Diego Costa uważa, że każdy powinien spełniać swoje marzenia. A Griezmanna marzeniem była gra u boku Leo Messiego.
– Nie próbowałem zatrzymać Antoine’a w naszym klubie. Gdyby zapytał mnie o zdanie, powiedziałbym mu, że każdy człowiek musi przeżyć różne doświadczenia. On został mistrzem świata, ja zdobyłem mistrzostwo Hiszpanii z Atlético w 2014 roku. Kiedy w pewnym momencie zdałem sobie sprawę, że chcę odejść, przeniosłem się do Chelsea. Byłem bardzo szczęśliwy. Kiedy odchodzisz z klubu, to nie oznacza, że jesteś niewdzięcznikiem. Po prostu chcesz przeżyć coś nowego – powiedział Diego Costa.
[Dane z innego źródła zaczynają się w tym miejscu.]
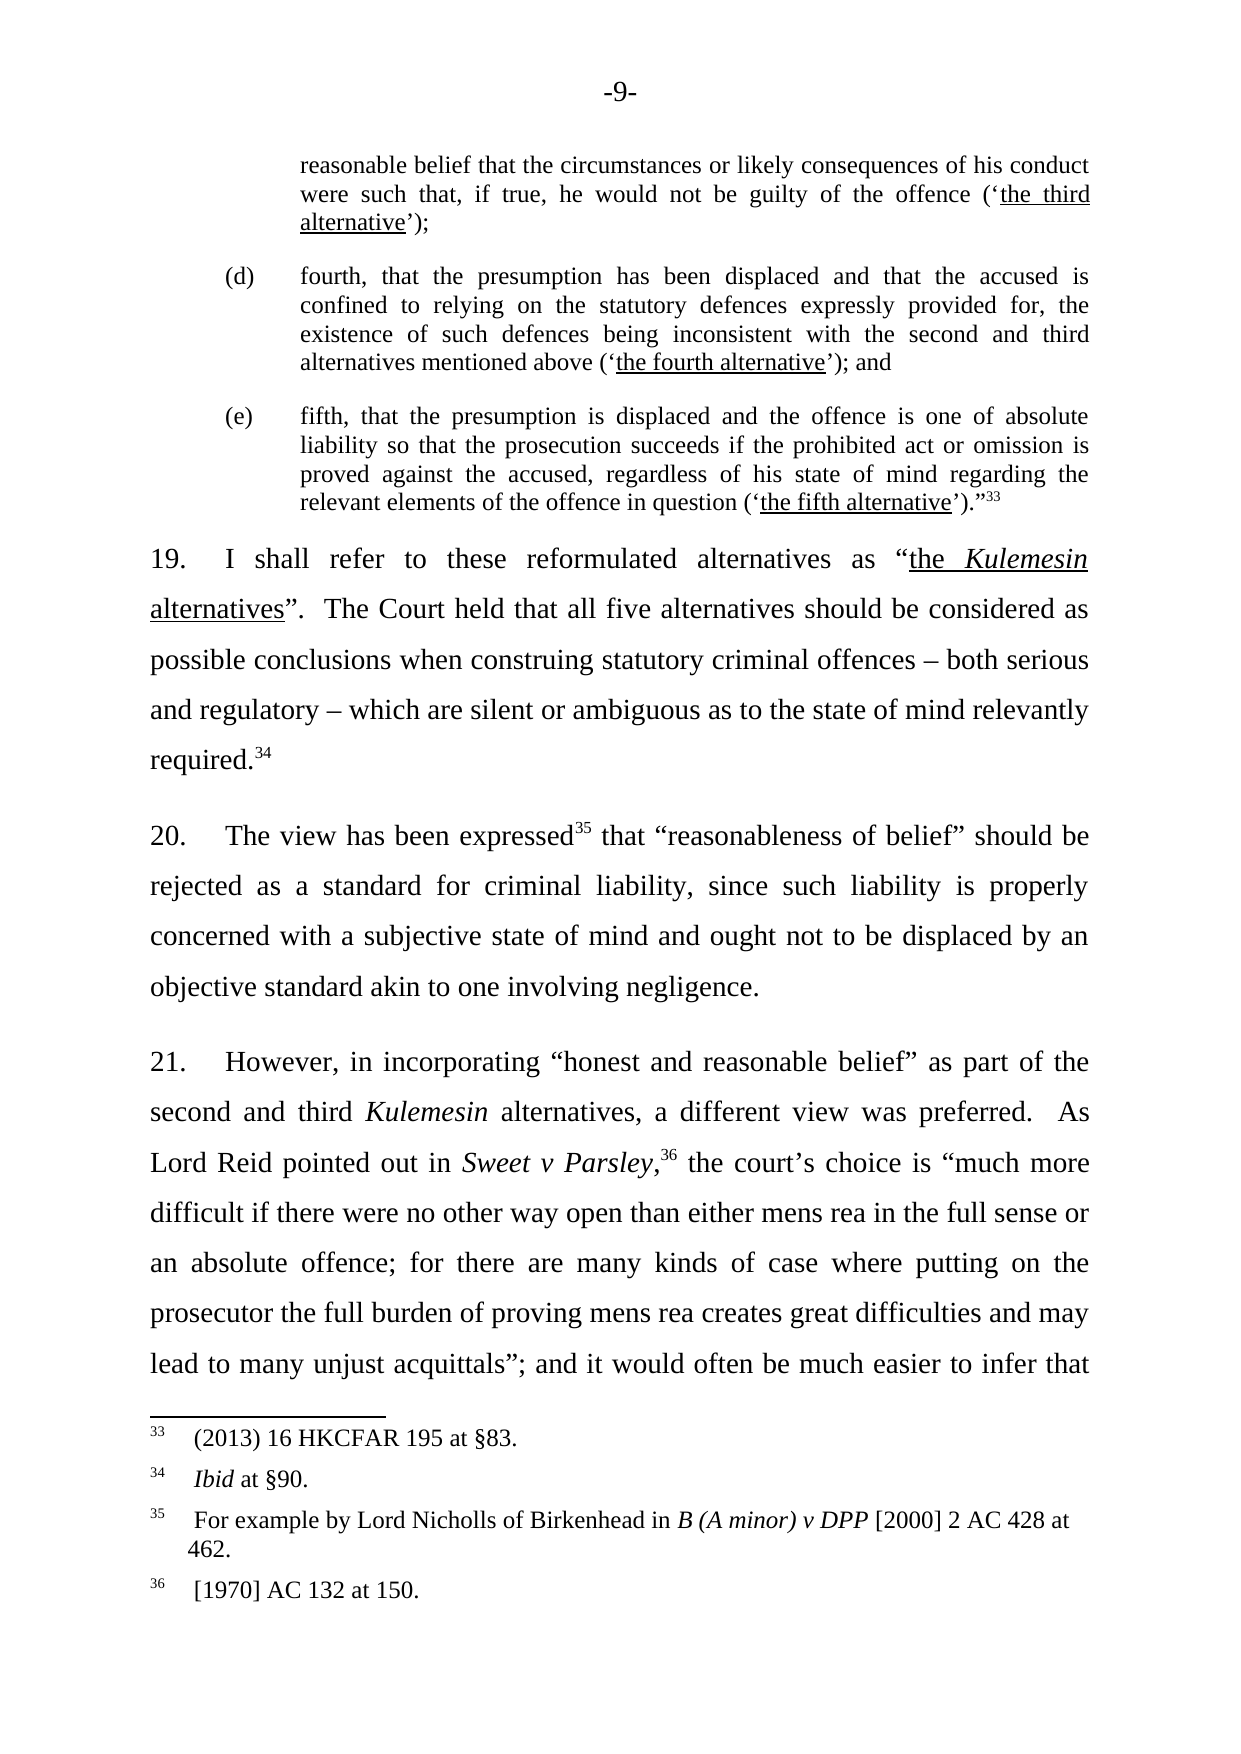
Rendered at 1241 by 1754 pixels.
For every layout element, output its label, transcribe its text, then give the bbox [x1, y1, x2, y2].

text I shall refer to these reformulated alternatives as “the Kulemesin alternatives”. The Court held that all five alternatives should be considered as possible conclusions when construing statutory criminal offences – both serious and regulatory – which are silent or ambiguous as to the state of mind relevantly required. [150, 541, 1090, 776]
list (d) fourth, that the presumption has been displaced and that the accused is confined to relying on the statutory defences expressly provided for, the existence of such defences being inconsistent with the second and third alternatives mentioned above (‘the fourth alternative’); and [225, 261, 1090, 376]
list (e) fifth, that the presumption is displaced and the offence is one of absolute liability so that the prosecution succeeds if the prohibited act or omission is proved against the accused, regardless of his state of mind regarding the relevant elements of the offence in question (‘the fifth alternative’).” [225, 401, 1090, 516]
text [150, 1044, 1090, 1379]
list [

– Griezmann chciał czegoś nowego. Dostał to w Barcelonie. Zawsze był szczęśliwy z nami i dawał to odczuć w szatni. Mam nadzieję, że nigdy tego nie zatraci. Jeśli chodzi o sposób jego odejścia z klubu, to wydarzenia sprzed roku nie miały żadnego znaczenia. Być może jednak wielu poczuło się urażonych tym, w jaki sposób ostatecznie opuścił Atlético. Gdyby nie wydarzyły się te wszystkie rzeczy, odejście odbyłoby się w spokojnym nastroju. Przecież to jest coś zupełnie normalnego. Marzeniem Griezmanna była gra u boku Messiego i Suáreza. Wszyscy dobrze wiemy, jakim piłkarzem jest Antoine. Zawodnicy zawsze chcą próbować nowych rzeczy. To normalne, że chciał przenieść się do Barcelony i przekonać się, czy tam również może być tak ważnym piłkarzem – dodał napastnik Atletico Madryt.